## THE TASK
In the commentary on feminism below, what is said to be irrelevant to the validity of an argument?

Pia, you done fucked up.  I realize you believe that’s impossible, and you do go on to explain that you’re talking about trivial stuff like making mistakes at work because women are “new” to many careers and don’t have experience which “hasn’t been doled out evenly”, which is sort of… interesting, because we all enter the world naked and hungry and we all arrive at our first job completely and entirely unexperienced.

But patriarchal logic aside, we should understand the rules of fighting: “I can read you to filth without attacking physical appearance, like history so often has with women, or using gendered/coded insults.”   Because, again, history never does this to men… right, I forgot, systemic and only in one direction.  Well, what about this then?  The choice of insult is irrelevant to the validity of an argument.  If you insult in non-gendered, non-appearance attacking ways, you’re still issuing insults.  You haven’t achieved some get out of jail free card because you yourself made a rule about proper and improper insults and then followed them.   Insults have a rhetorical purpose and it’s not a nice one.  They attack the person, no matter you never mentioned gender or appearance, and serve the purpose of allowing you to just skip the part where you ever have to prove your point.  If my purpose is to insult someone rather than prove my point, a gendered insult is as good as any other.

Feminism is not about your appearance.

Of course not.   I’m pretty sure it’s actually about concocting pure fiction and then being really mad about it.  (See the next point.)

Feminism is not automatically pro-abortion.

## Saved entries
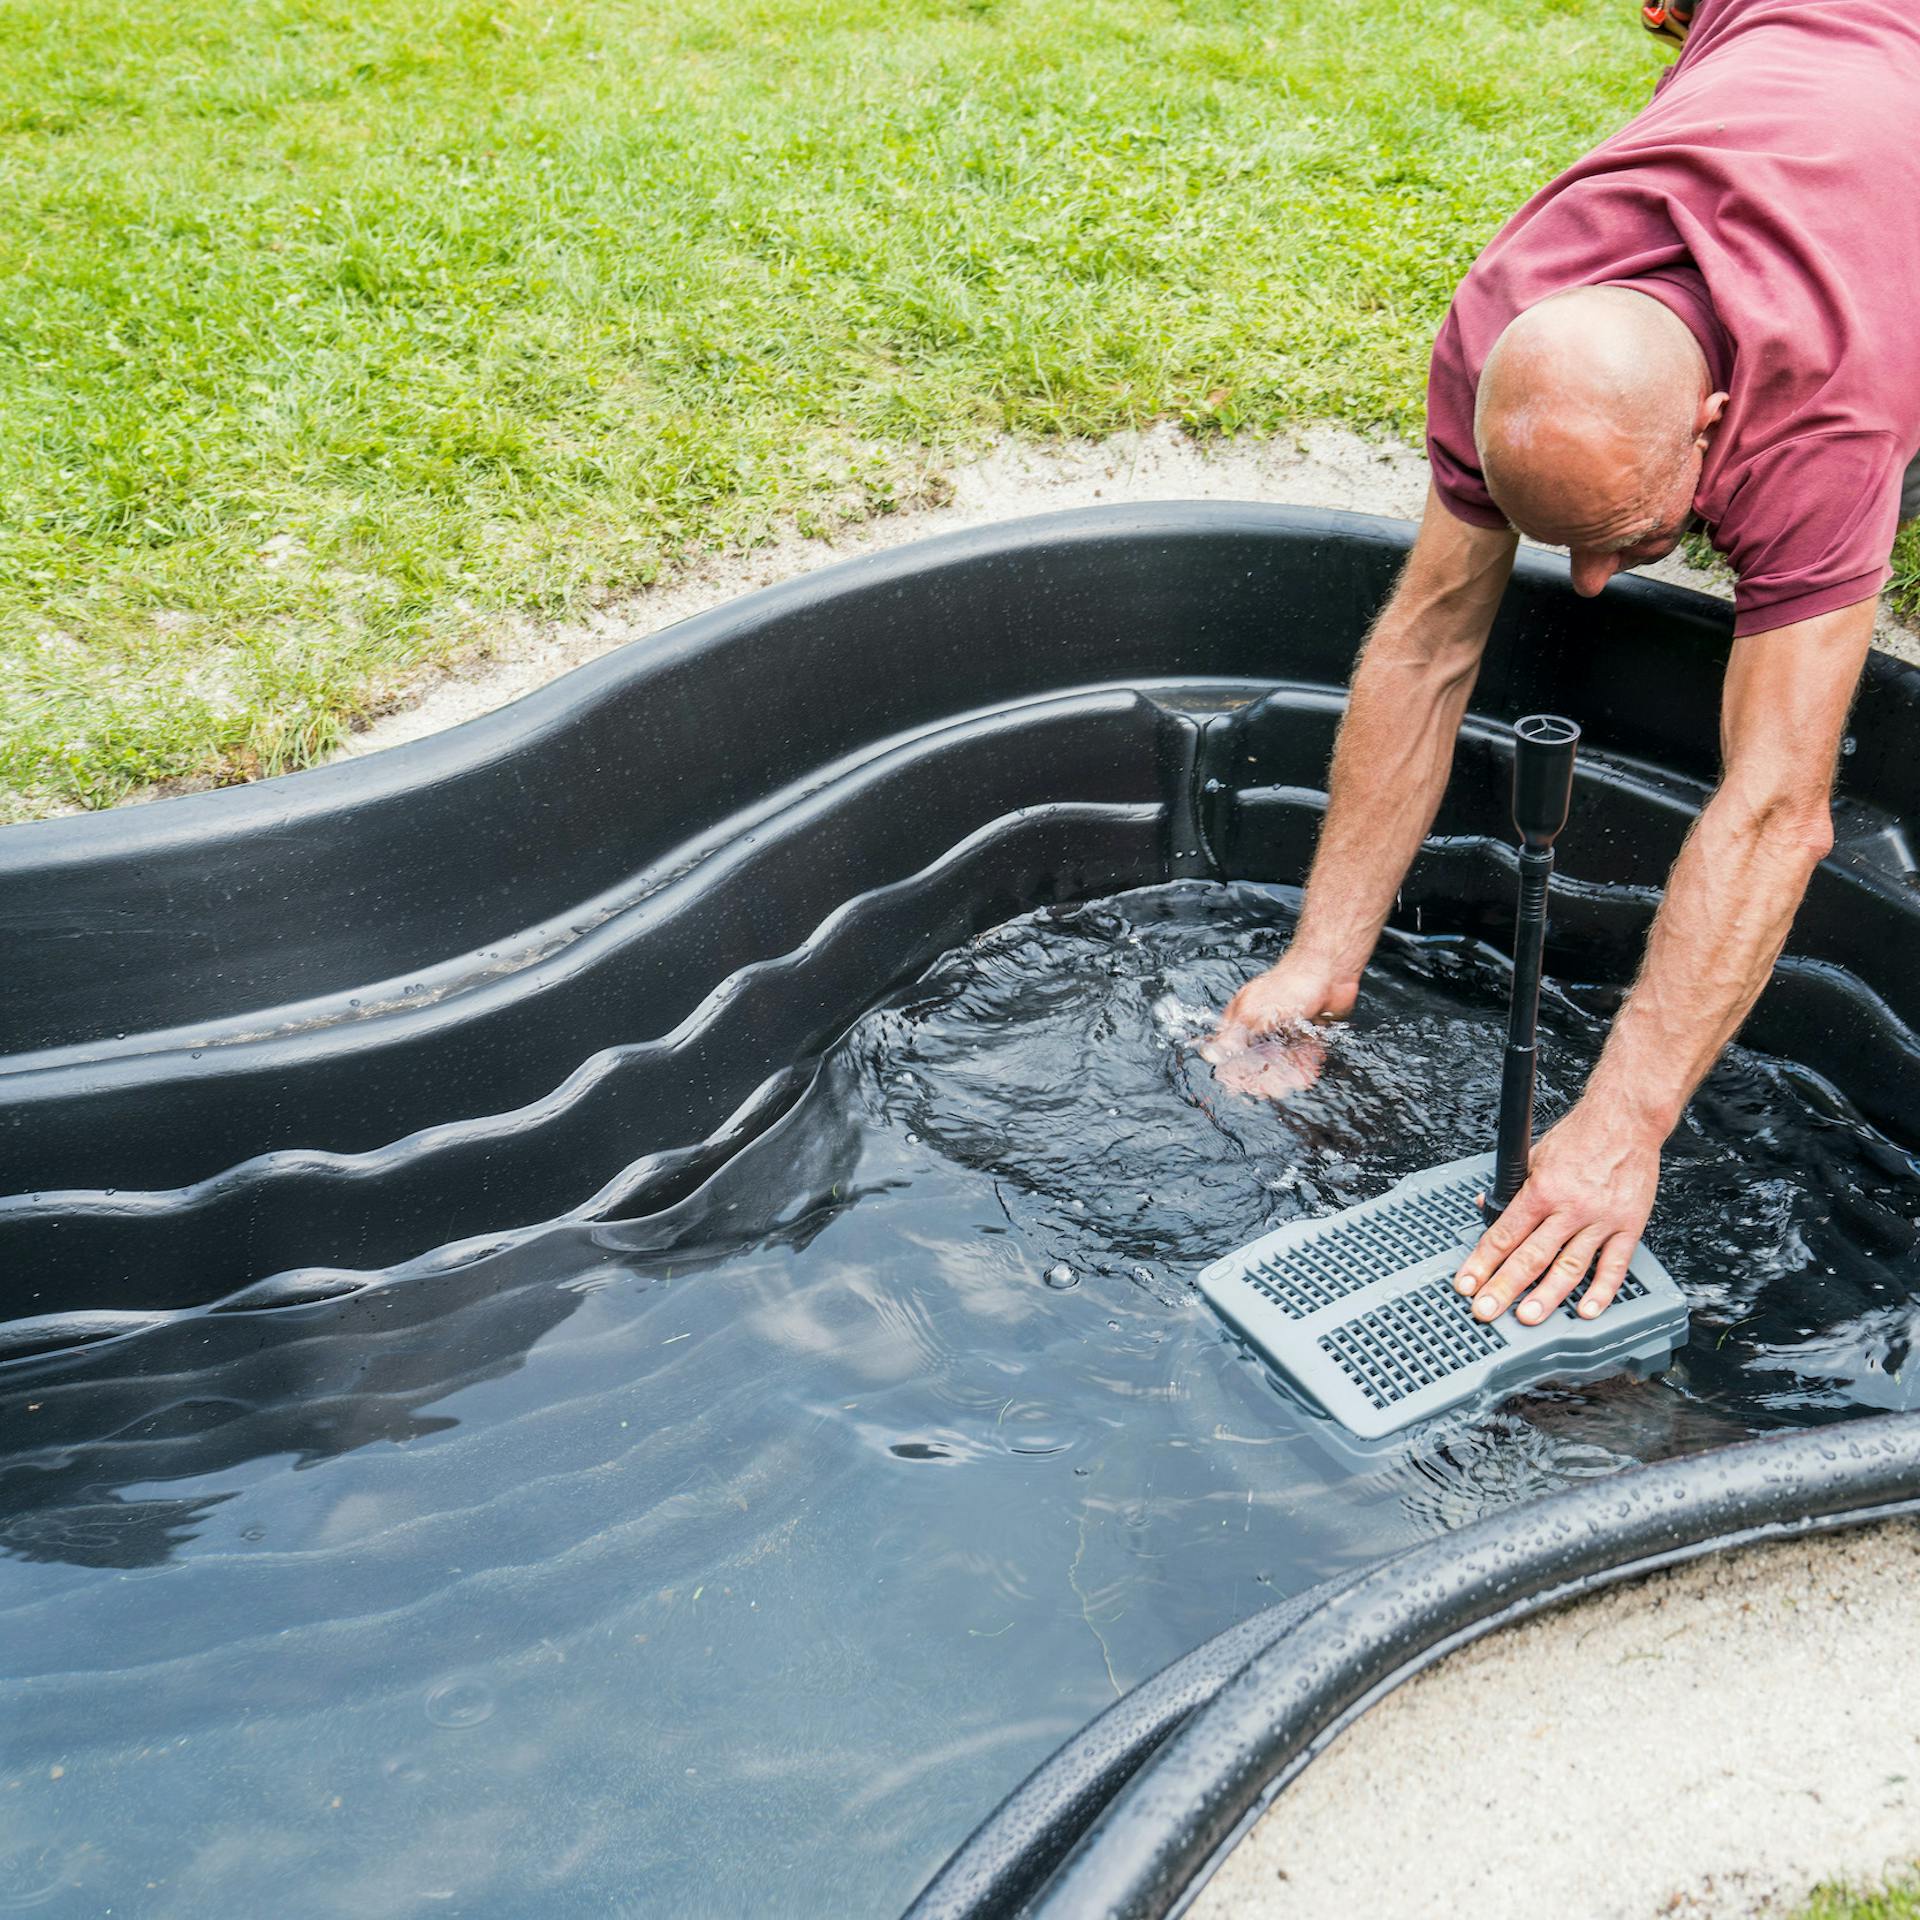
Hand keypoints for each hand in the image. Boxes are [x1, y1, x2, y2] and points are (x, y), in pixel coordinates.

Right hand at [1201, 959, 1355, 1099]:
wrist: (1331, 971)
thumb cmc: (1291, 984)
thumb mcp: (1256, 1012)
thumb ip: (1235, 1036)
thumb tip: (1210, 1055)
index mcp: (1241, 1017)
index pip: (1231, 1050)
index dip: (1235, 1070)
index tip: (1242, 1087)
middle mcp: (1260, 1025)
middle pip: (1256, 1059)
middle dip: (1264, 1077)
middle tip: (1273, 1089)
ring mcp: (1284, 1029)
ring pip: (1281, 1060)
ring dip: (1285, 1075)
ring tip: (1292, 1084)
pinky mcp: (1306, 1032)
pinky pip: (1303, 1055)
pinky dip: (1304, 1067)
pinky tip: (1307, 1077)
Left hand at [1452, 1097, 1662, 1324]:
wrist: (1626, 1120)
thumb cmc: (1580, 1136)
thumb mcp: (1534, 1155)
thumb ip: (1513, 1185)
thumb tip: (1487, 1205)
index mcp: (1542, 1190)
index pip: (1504, 1234)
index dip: (1482, 1263)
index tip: (1467, 1284)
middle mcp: (1570, 1208)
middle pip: (1531, 1256)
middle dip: (1505, 1286)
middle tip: (1486, 1310)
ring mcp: (1600, 1219)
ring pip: (1570, 1266)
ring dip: (1547, 1296)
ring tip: (1527, 1318)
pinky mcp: (1629, 1225)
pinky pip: (1614, 1265)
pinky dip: (1602, 1291)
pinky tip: (1587, 1310)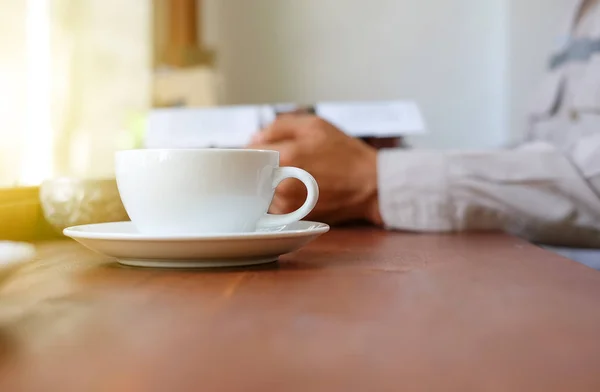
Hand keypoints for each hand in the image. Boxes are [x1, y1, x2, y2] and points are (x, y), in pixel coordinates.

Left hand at [248, 114, 382, 225]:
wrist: (372, 186)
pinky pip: (272, 205)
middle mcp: (280, 185)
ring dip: (266, 183)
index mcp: (285, 157)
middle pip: (251, 174)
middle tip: (279, 161)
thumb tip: (253, 138)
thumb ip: (279, 126)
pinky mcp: (292, 218)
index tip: (263, 148)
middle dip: (259, 167)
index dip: (254, 148)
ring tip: (292, 175)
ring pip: (259, 191)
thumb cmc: (346, 154)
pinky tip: (296, 188)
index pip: (248, 151)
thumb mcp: (315, 125)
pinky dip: (277, 197)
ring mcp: (286, 205)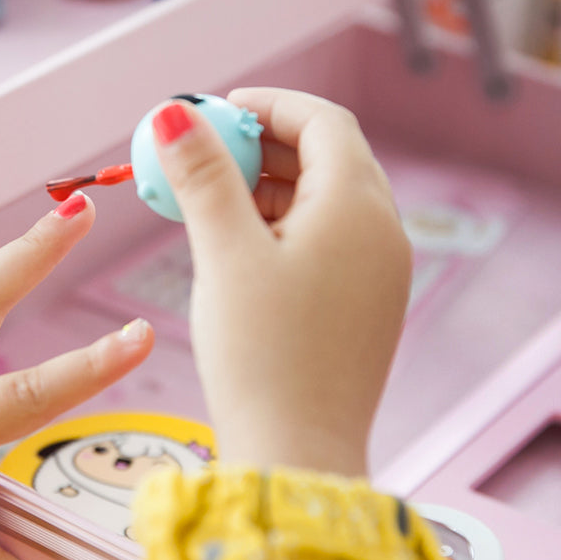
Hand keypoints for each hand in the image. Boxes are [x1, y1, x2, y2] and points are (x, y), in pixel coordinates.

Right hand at [153, 89, 411, 476]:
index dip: (268, 105)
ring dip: (274, 188)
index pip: (323, 121)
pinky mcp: (371, 304)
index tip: (215, 112)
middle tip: (206, 158)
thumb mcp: (225, 253)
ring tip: (213, 205)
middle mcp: (385, 231)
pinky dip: (289, 227)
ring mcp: (383, 270)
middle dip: (266, 146)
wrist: (300, 454)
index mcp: (358, 205)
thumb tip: (175, 112)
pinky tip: (242, 249)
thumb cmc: (262, 354)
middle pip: (329, 157)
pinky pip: (333, 241)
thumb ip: (203, 175)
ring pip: (329, 201)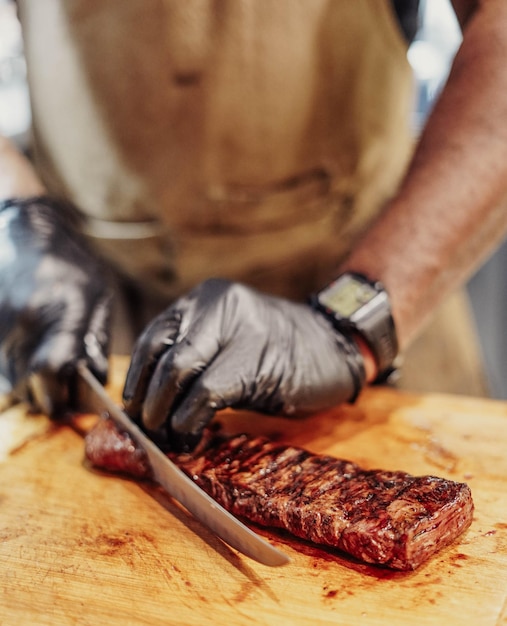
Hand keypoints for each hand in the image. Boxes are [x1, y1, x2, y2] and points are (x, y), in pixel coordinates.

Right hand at [0, 196, 111, 414]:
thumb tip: (93, 382)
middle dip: (52, 399)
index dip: (69, 395)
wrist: (23, 233)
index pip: (55, 373)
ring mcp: (0, 329)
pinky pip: (1, 371)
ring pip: (13, 386)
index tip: (81, 398)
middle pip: (31, 389)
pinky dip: (16, 374)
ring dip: (33, 388)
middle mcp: (24, 324)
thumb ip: (95, 341)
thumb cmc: (68, 264)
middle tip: (66, 389)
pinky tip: (32, 356)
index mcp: (59, 313)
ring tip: (50, 368)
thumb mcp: (98, 296)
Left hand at [123, 278, 364, 439]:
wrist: (336, 347)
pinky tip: (190, 437)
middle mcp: (217, 305)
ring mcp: (238, 329)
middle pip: (161, 355)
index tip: (132, 411)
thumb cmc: (279, 353)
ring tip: (166, 439)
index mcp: (205, 299)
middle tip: (146, 432)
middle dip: (145, 402)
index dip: (136, 380)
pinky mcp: (255, 360)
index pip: (153, 338)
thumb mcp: (229, 341)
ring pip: (177, 372)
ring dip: (163, 415)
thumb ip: (193, 358)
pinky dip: (188, 422)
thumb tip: (147, 403)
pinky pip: (205, 394)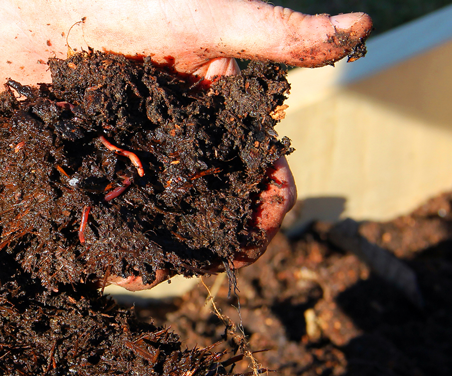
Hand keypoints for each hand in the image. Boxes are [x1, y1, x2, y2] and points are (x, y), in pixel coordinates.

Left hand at [0, 0, 370, 288]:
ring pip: (162, 218)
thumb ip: (275, 35)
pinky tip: (111, 264)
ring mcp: (132, 155)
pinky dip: (114, 242)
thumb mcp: (207, 17)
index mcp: (217, 108)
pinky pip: (108, 213)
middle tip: (212, 263)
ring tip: (155, 272)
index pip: (257, 166)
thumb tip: (363, 25)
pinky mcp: (88, 164)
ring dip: (167, 250)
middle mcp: (179, 139)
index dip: (269, 204)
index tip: (261, 233)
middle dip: (218, 239)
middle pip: (212, 204)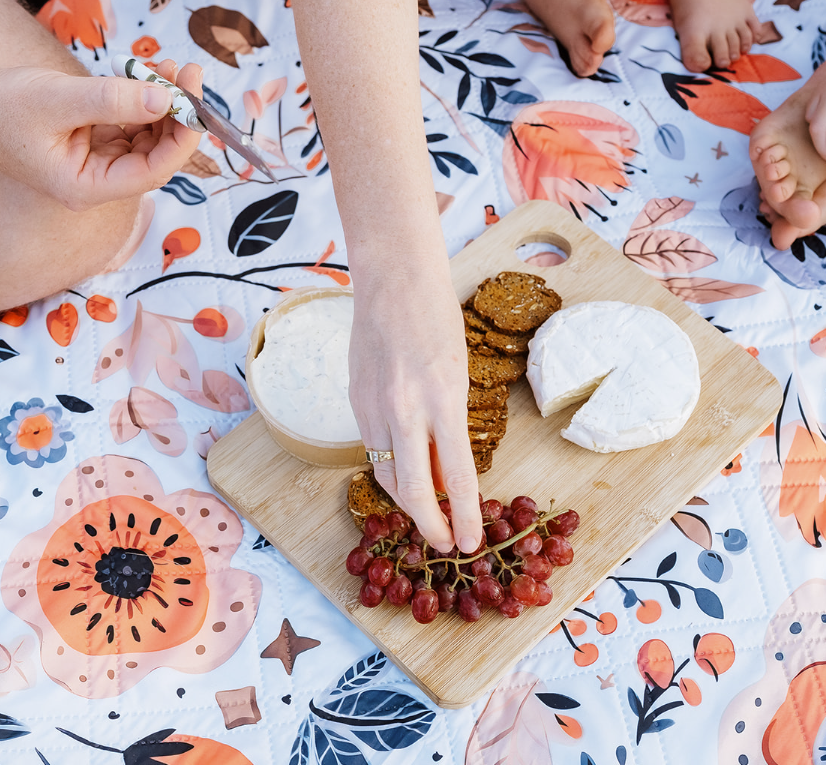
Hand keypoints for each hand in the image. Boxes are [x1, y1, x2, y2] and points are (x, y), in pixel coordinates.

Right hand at [0, 59, 201, 210]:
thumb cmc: (1, 109)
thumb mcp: (60, 100)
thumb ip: (113, 100)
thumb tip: (165, 98)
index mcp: (87, 187)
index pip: (152, 171)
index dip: (180, 138)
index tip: (194, 100)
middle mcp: (96, 181)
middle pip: (155, 155)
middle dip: (176, 116)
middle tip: (189, 73)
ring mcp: (96, 162)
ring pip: (146, 138)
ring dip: (162, 104)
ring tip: (170, 67)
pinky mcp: (93, 141)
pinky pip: (130, 124)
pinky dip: (143, 101)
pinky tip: (149, 75)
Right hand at [349, 270, 482, 553]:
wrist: (394, 281)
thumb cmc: (437, 321)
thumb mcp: (457, 376)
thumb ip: (448, 426)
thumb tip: (443, 476)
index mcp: (442, 401)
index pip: (455, 477)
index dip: (464, 517)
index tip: (471, 542)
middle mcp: (404, 410)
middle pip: (412, 489)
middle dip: (429, 525)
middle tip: (446, 543)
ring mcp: (374, 407)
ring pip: (386, 474)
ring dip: (407, 500)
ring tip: (427, 512)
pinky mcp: (355, 402)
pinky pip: (372, 449)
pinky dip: (389, 467)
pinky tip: (404, 471)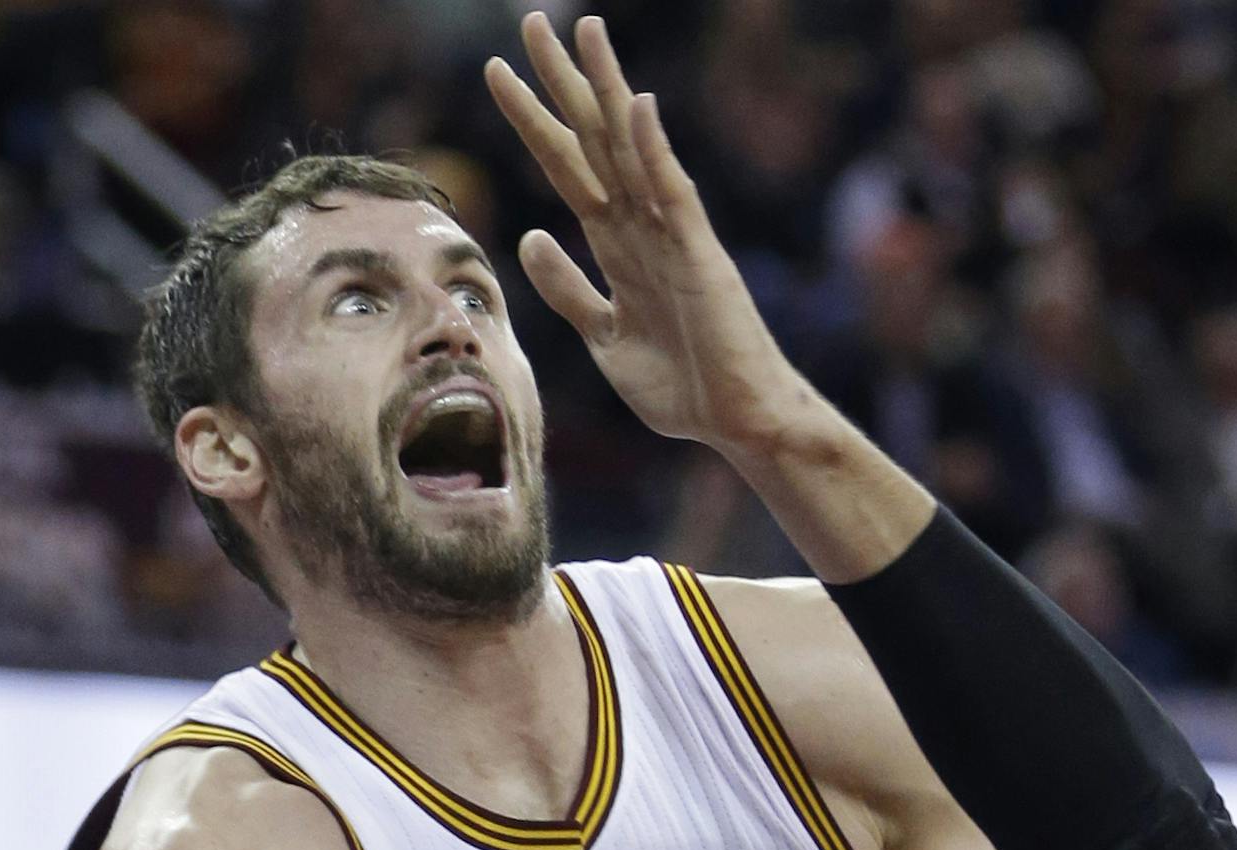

## TASK SOLUTION
The choice of insult.